- **Task brief**: Turn the lines of the data below, from the line with "En el momento" to the line with "Esta propiedad acepta tarjetas de crédito.", into a JSON list of strings with one string per line, leaving out any blank lines.

- **Given records**:
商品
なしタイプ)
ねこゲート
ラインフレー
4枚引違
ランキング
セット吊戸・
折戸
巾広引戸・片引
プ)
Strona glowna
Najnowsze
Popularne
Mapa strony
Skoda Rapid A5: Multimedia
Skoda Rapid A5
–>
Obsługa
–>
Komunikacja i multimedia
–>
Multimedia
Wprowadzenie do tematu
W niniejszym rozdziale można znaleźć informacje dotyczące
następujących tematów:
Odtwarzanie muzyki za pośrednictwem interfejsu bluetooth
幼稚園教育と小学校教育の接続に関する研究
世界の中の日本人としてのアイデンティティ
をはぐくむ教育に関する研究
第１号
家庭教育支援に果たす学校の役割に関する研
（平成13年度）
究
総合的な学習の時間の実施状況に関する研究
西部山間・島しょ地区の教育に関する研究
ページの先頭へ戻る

* * *

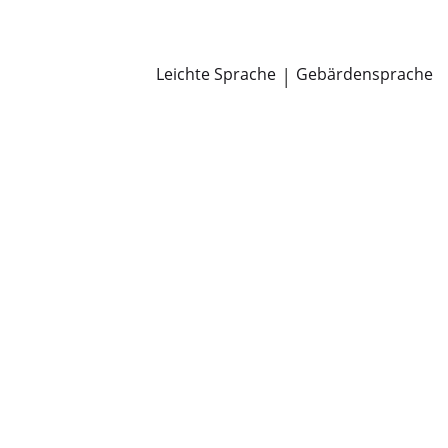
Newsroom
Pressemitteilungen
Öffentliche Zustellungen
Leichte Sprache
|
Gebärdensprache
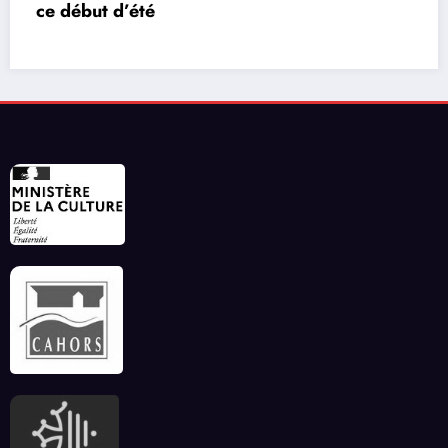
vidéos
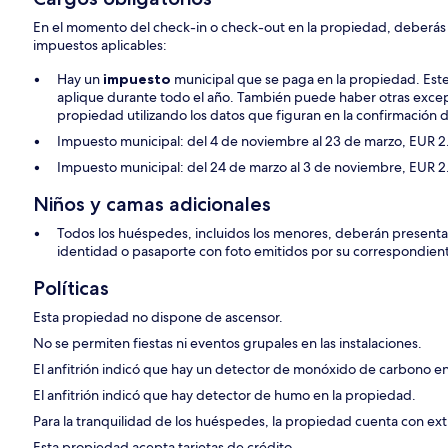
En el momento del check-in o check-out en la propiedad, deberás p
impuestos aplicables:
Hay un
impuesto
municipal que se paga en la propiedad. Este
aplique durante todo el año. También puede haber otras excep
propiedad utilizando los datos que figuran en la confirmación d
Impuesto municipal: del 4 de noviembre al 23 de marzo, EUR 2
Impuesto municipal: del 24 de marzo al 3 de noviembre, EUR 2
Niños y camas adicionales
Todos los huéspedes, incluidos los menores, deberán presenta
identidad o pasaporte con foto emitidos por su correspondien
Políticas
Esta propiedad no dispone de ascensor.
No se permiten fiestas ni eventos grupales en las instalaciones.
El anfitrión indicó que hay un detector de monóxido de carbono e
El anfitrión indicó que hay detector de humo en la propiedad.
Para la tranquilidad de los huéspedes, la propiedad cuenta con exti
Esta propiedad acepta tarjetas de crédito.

- **Answer to the exercise**:
[
  "En el momento del check-in o check-out en la propiedad, deberás p",
  "impuestos aplicables:",
  "Hay un",
  "impuesto",
  "municipal que se paga en la propiedad. Este",
  "aplique durante todo el año. También puede haber otras excep",
  "propiedad utilizando los datos que figuran en la confirmación d",
  "Impuesto municipal: del 4 de noviembre al 23 de marzo, EUR 2",
  "Impuesto municipal: del 24 de marzo al 3 de noviembre, EUR 2",
  "Niños y camas adicionales",
  "Todos los huéspedes, incluidos los menores, deberán presenta",
  "identidad o pasaporte con foto emitidos por su correspondien",
  "Políticas",
  "Esta propiedad no dispone de ascensor.",
  "No se permiten fiestas ni eventos grupales en las instalaciones.",
  "El anfitrión indicó que hay un detector de monóxido de carbono e",
  "El anfitrión indicó que hay detector de humo en la propiedad.",
  "Para la tranquilidad de los huéspedes, la propiedad cuenta con exti",
  "Esta propiedad acepta tarjetas de crédito."
]